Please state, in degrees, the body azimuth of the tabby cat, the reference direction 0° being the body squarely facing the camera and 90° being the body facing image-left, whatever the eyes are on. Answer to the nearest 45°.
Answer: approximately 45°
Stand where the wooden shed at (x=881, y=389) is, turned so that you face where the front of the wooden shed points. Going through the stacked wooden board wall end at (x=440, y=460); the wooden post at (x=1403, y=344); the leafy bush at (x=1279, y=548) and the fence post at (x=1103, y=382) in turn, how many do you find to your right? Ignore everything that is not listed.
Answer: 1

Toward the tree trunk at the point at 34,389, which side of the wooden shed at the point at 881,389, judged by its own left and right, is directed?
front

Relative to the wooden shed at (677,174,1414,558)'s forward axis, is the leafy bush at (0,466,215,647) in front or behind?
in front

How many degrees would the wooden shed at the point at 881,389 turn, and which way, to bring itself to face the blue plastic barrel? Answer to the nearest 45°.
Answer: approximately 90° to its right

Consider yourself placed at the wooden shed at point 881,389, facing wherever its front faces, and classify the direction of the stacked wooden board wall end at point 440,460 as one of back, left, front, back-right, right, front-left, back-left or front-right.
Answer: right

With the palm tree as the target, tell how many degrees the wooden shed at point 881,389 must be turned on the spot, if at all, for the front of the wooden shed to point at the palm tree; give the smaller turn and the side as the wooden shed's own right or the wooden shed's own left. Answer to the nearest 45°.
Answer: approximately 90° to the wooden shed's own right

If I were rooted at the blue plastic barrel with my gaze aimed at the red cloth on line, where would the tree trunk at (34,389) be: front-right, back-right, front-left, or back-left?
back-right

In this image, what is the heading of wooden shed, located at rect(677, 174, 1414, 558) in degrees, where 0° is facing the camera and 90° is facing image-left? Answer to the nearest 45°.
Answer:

------------------------------------

*Assignment:* Print all of the records above verbatim, keeping every line unchanged and in its original order.

*Your response:*
Please state, in degrees, the body azimuth of the tabby cat, the reference direction 0° being the body squarely facing the camera and 90° being the body facing image-left, whatever the eyes are on. Answer to the nearest 45°.
Answer: approximately 45°
Stand where the wooden shed at (x=881, y=389) is, turned so that you face where the front of the wooden shed points. Going through the stacked wooden board wall end at (x=440, y=460); the wooden post at (x=1403, y=344); the leafy bush at (x=1279, y=548) and the fence post at (x=1103, y=382) in turn, how many do you find to your right? Ignore everything that is not listed.
Answer: 1

Toward the tree trunk at the point at 34,389, which side of the wooden shed at the point at 881,389, judged by its own left and right, is directed?
front

Relative to the wooden shed at (677,174,1414,558)'s forward axis, is the leafy bush at (0,466,215,647) in front or behind?
in front

How many degrees would the wooden shed at the point at 881,389 turn, and which way, to bring itself to face the blue plastic barrel? Answer to the nearest 45°.
Answer: approximately 90° to its right

Consider yourself placed at the wooden shed at point 881,389, facing wherever its front faces, and classify the direction of the stacked wooden board wall end at point 440,460 as one of back, left, front, back-right, right, front-left, back-left or front-right.
Answer: right

With the palm tree as the target, tell how many degrees the wooden shed at point 881,389 must be turned on the spot, if at all, for the front of the wooden shed to point at the palm tree; give the smaller turn and the side as the wooden shed's own right or the wooden shed's own left. Answer to the nearest 45°.
Answer: approximately 90° to the wooden shed's own right

If I were rooted at the blue plastic barrel with my gaze aimed at the red cloth on line, where would the tree trunk at (34,389) be: front-right, back-right, front-left, or back-left?
back-right

In this image, what is the heading of wooden shed, located at rect(677, 174, 1414, 558) in degrees, where 0° is facing the camera and 90° is facing image-left? Answer to the nearest 45°.
Answer:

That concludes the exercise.